I find I don't want to add sugar to decent beans, but I do if it is Italian style robusta blends (which have their place)


----------



## SlowRoast (Sep 24, 2010)

I prefer without, sugar gives it a funny sour like caramel taste in my opinion, and far too sweet. I have had a few "espresso" shots so bad even with sugar it's undrinkable, I don't want to remember those ...

I've gone off cappuccino and latte especially now, I'm more at the end of flat white, espresso, ristretto and macchiato.

A lot of people will take sugar just through habit, some will take it to cover up the coffee flavour. I.e. large skinny decaf half shot caramel latte, plus three sugars ... I don't need to say any more!

But remember, been said by many people before on here ... coffee is a personal thing, drink it how you like, but don't try to call a drink like I mentioned above "a coffee" to me.


----------



## jimrobo (Aug 5, 2011)

I always used to put sugar in pretty much out of habit. Once I'd tasted a properly extracted espresso though the sugar went out of the window. I couldn't believe how balanced it could be even naturally sweet. At least give it a try without anyway!


----------



## Beemer (Jun 19, 2012)

MikeHag said:


> Let me turn it around. Do you add sugar, and if so, why? Habit? Preference?
> 
> Italian espresso isnt speciality coffee so sugar can arguably be said to be part of the experience, as it is more naturally bitter. Speciality coffee has less bad-tasting defects and retains more of the fruit carbs/sugars so if roasted and extracted well, the natural sweetness means sugar actually makes it taste worse, even to those who always add sugar.


I never take sugar in tea or when I used to make filter coffee. I am aware that the sweetness of espresso can be altered by various methods all without using sugar. I was just curious as to whether some here found it acceptable (easier?) to use some sugar rather than alter what might be a normally okay setup.

I'm still enjoying the learning process but as I'm making for two most time it is more awkward to experiment. I have to admit that I still cannot tell to which side of the optimum is my espresso, i.e. harsh side or bitter side? Litmus paper


----------



## Milesy (Mar 8, 2012)

Having once upon a time been a habitual sugar user I would say that most people who use sugar just use it because they are used to it. Once you start to wean yourself away from it you can actually start to taste the natural caramels and sweetness in things.
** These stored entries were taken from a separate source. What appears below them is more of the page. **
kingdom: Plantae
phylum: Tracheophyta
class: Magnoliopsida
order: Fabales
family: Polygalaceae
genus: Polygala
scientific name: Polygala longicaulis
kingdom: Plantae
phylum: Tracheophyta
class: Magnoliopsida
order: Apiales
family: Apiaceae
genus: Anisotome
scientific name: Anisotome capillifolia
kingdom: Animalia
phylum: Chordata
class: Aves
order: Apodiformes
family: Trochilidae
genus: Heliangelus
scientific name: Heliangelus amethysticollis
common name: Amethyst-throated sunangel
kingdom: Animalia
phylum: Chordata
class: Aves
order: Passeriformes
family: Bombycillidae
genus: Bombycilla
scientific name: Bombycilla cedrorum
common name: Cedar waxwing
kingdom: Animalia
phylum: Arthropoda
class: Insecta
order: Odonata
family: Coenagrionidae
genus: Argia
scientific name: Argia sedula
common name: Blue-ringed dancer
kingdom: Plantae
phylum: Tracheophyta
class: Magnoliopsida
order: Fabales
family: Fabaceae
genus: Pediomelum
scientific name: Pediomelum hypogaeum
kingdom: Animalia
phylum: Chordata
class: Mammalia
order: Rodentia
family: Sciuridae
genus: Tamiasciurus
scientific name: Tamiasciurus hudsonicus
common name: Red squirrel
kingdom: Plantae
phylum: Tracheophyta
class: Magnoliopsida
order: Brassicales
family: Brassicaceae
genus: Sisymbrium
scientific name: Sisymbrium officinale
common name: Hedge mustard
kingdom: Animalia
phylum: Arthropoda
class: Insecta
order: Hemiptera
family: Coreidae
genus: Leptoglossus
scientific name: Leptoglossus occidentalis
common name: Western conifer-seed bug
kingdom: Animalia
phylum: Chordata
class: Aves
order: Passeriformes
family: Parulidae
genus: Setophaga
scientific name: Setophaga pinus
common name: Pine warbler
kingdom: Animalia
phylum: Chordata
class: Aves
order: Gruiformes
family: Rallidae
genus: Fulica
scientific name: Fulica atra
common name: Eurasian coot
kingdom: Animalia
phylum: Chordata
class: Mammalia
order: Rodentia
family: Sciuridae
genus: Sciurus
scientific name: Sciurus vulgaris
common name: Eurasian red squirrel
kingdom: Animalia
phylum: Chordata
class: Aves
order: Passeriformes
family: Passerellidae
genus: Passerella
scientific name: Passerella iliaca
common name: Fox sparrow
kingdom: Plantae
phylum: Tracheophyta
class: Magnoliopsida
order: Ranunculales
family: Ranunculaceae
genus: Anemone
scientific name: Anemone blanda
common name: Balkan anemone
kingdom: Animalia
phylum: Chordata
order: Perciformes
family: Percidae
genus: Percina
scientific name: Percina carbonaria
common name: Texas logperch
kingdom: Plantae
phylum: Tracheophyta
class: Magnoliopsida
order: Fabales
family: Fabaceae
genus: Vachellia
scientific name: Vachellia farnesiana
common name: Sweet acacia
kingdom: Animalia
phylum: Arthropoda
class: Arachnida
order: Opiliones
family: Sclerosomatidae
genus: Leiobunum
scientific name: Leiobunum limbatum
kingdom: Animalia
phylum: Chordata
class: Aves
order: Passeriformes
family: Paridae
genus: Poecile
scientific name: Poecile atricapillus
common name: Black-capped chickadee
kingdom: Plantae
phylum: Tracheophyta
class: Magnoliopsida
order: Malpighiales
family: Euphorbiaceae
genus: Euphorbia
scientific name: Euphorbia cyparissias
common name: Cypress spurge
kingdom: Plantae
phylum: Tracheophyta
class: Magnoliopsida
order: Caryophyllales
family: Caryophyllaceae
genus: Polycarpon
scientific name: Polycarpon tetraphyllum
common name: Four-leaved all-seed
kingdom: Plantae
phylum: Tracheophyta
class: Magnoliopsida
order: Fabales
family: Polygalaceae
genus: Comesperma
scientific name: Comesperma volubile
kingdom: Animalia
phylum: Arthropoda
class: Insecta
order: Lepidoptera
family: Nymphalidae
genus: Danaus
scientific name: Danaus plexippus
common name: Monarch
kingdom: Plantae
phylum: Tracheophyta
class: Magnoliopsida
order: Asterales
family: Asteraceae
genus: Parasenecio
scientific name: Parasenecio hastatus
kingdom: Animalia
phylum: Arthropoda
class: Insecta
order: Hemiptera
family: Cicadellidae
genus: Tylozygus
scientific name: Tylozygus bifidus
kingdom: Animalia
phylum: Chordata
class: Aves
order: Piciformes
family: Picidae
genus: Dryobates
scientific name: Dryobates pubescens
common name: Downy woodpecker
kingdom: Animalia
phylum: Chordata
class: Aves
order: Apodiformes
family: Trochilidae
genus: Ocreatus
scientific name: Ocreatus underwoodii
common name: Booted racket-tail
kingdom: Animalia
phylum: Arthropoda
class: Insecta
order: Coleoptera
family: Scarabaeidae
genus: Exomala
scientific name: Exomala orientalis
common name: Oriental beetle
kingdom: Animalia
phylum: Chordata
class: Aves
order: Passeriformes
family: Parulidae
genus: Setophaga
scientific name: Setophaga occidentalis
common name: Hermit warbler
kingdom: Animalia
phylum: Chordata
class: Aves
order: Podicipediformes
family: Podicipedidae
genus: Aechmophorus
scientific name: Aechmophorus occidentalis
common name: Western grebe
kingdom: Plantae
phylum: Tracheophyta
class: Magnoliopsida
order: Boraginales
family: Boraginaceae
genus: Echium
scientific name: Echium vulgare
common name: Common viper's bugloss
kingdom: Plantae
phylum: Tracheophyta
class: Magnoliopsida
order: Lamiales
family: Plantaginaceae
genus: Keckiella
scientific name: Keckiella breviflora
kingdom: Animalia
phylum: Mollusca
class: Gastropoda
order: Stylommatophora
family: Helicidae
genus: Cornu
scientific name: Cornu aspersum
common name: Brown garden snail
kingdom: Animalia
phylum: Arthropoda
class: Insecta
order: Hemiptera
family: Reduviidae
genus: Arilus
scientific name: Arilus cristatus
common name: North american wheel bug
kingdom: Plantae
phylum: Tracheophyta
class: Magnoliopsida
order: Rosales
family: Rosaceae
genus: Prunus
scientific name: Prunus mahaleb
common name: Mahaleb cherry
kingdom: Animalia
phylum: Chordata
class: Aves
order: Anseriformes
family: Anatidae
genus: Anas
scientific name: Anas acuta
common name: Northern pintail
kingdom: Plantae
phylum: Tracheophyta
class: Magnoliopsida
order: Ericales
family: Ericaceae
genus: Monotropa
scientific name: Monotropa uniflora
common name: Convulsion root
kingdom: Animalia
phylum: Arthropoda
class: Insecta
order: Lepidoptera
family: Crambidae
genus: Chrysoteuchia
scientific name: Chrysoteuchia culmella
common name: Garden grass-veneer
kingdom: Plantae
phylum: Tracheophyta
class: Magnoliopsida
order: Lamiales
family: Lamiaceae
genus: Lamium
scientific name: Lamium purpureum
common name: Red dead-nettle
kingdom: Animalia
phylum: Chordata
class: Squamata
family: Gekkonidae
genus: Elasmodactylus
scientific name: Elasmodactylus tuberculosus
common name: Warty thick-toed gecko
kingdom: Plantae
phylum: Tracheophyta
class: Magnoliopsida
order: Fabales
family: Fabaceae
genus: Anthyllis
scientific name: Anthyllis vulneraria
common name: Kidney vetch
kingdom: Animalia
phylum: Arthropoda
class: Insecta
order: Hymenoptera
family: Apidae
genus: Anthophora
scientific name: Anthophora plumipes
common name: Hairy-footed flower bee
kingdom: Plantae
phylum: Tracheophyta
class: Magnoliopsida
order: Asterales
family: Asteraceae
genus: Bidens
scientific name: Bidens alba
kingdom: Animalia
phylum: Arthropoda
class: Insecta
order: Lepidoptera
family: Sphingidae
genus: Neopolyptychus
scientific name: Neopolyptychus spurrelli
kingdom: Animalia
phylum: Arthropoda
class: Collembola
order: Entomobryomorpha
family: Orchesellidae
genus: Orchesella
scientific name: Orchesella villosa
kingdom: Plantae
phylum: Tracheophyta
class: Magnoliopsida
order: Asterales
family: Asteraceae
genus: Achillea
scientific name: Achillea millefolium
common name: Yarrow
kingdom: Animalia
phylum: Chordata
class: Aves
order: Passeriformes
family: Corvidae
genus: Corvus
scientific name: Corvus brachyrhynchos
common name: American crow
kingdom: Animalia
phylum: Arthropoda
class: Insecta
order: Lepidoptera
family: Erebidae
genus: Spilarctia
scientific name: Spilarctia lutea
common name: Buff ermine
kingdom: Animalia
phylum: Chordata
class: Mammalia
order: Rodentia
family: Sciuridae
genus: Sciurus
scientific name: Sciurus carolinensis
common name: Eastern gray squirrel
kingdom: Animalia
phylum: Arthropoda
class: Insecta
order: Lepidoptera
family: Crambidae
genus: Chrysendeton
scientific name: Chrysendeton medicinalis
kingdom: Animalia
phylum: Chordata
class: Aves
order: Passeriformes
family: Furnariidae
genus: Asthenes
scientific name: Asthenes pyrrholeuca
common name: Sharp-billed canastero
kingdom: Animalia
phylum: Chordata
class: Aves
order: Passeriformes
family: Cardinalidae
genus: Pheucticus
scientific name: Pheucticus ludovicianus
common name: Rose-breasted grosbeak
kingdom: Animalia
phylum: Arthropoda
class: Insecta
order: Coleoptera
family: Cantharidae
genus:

My granny says "If you like sugar in your tea it is because you like the taste of sugar, and not tea"


----------



## MikeHag (Mar 13, 2011)

I may have to give your granny some commission when I use that line, Milesy.


----------



## Stevenp6 (May 17, 2011)

Really got no time for people who put sugar or flavourings in their coffee. Coffee has such a great flavour, why mess it up?


----------



## jimrobo (Aug 5, 2011)

Steven, it's easy to get into the habit of putting sugar in. Most people will have never tried a properly extracted espresso drink. I used to put sugar in all the time just because i was used to it being bitter but it was only once I really got into making espresso correctly I discovered it was far nicer without.

Sent from my iPad using Tapatalk HD


----------